Blockade Boy said...

Gustavo: "Sarah Jessica Parker"? Heh. They have the same nose, anyway!

Jonathan: She's troubled. A slow-motion hover-car wreck. It's hard to watch, to be honest.

Jon: Agreed, and yet they managed to tie my sleeping ass to a missile and shoot it across the ocean. I hope I can track these jokers down before their pranks really get out of hand. In the meantime, I must... not... sleep--! *grunt* ZZZZZZZZZ...

LurkerWithout said...

Problem: Personal Revenge Squad straps ass to missile when sleeping.

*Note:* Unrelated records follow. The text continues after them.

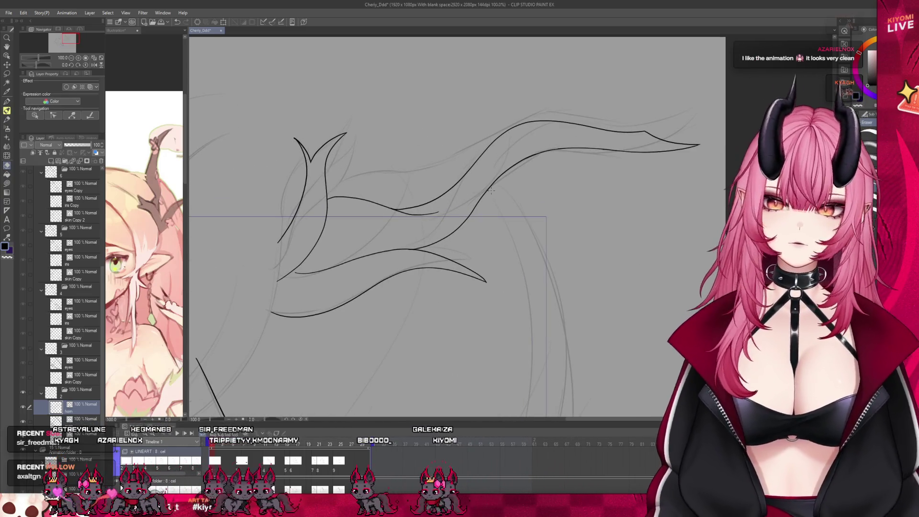
{"action": "scroll", "coordinate": [382, 163], "scroll_direction": "up", "scroll_amount": 6}
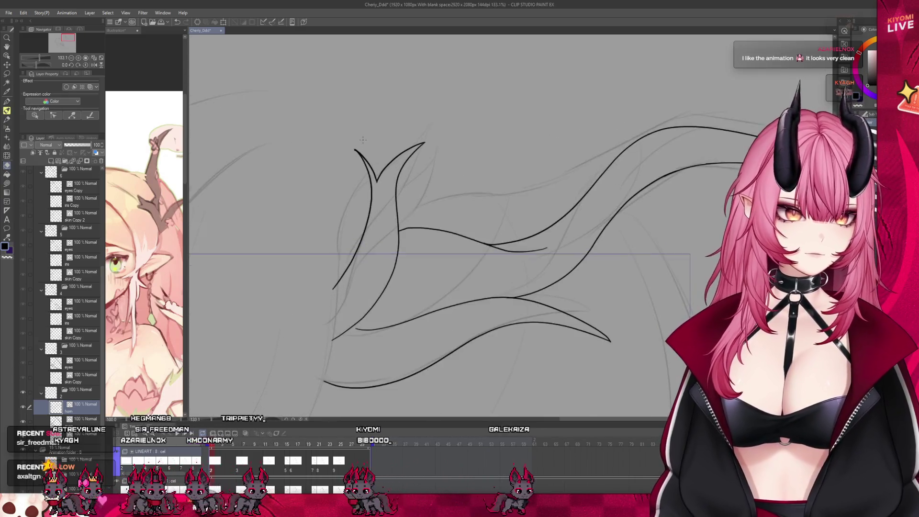
{"action": "key", "text": "p"}
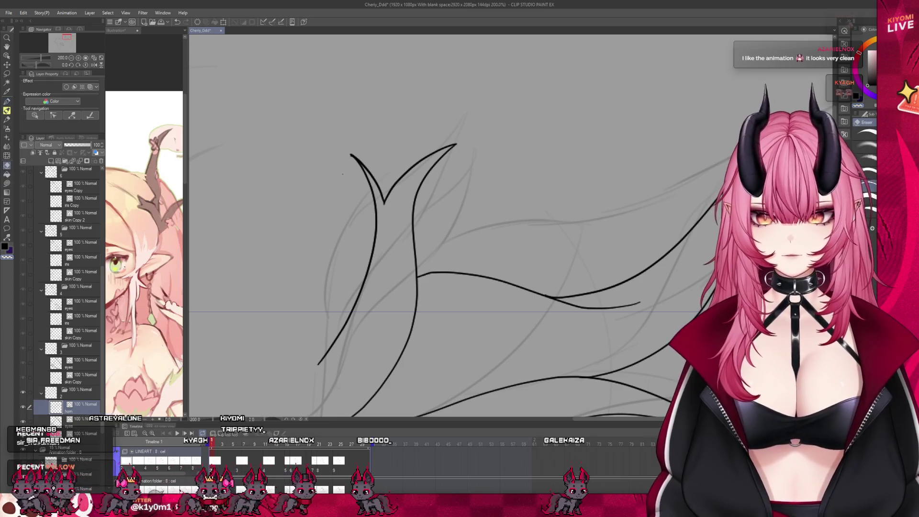
{"action": "key", "text": "ctrl+z"}
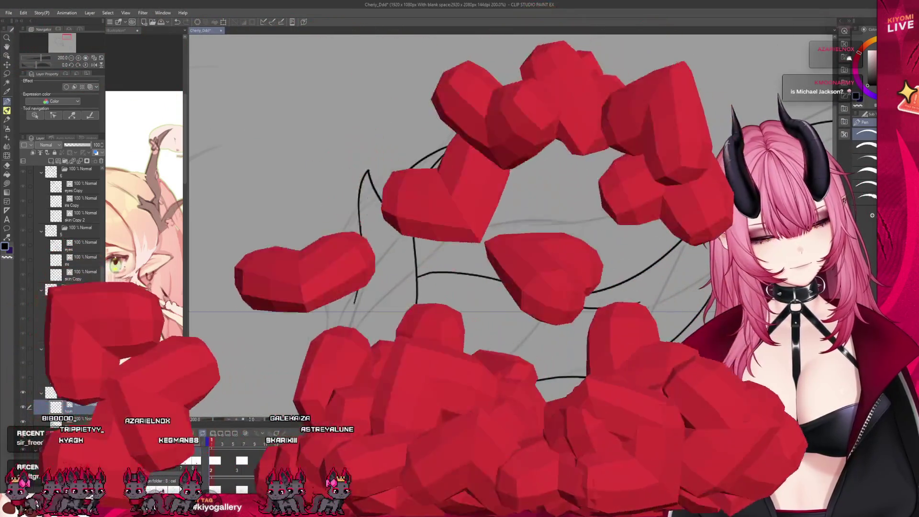
{"action": "key", "text": "ctrl+z"}
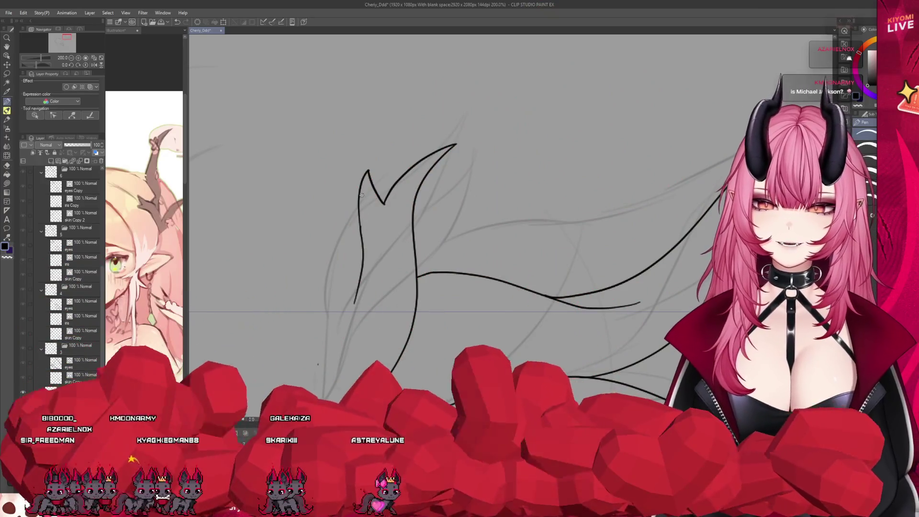
- Redraw the horn's left contour as a smooth curve down to its end
{"action": "left_click_drag", "start_coordinate": [360, 204], "coordinate": [344, 328]}
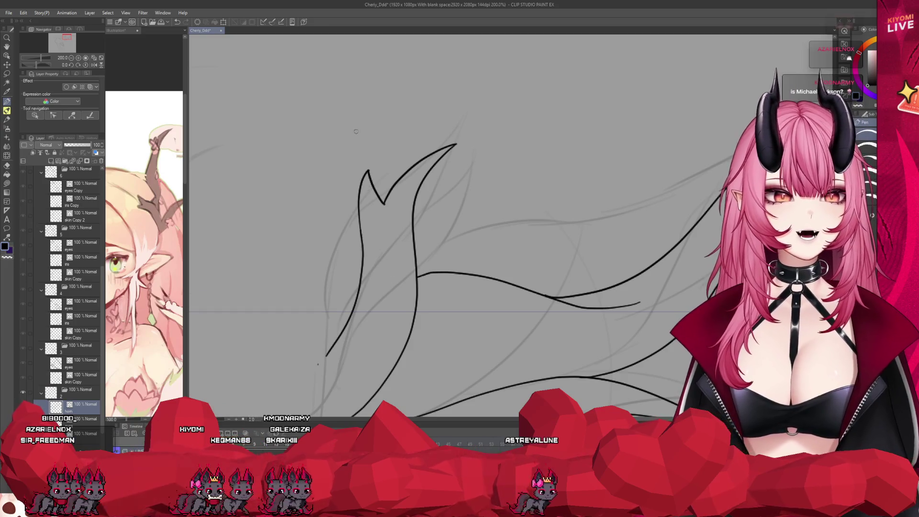
{"action": "scroll", "coordinate": [355, 131], "scroll_direction": "down", "scroll_amount": 5}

Solution: Never sleep unless surrounded by burly, burly men who will spend the night guarding you while maintaining various manly poses...

Blockade Boy said...

Clearly, you are an expert strategist. I shudder to think what a game of "Risk" with you must be like! (Emotionally devastating, no doubt.)

Johnathan said...

Perhaps they can rehabilitate her...

MaGnUs said...

Nice sideburns, Tater. Oh, and Calamity King, Goofy called, said he needs his hat back.

Bill S. said...

Is Intern Alchemy related to Dick Tracy, per chance?

Blockade Boy said...

Jonathan: They tried to make her go to rehab. She said "No, no, no."

MaGnUs: Haw! You're right! He's Goofy, as played by Hugh Jackman.

Bill S.: Probably! And he gets his hair from Blondie Bumstead. Or maybe Schroeder.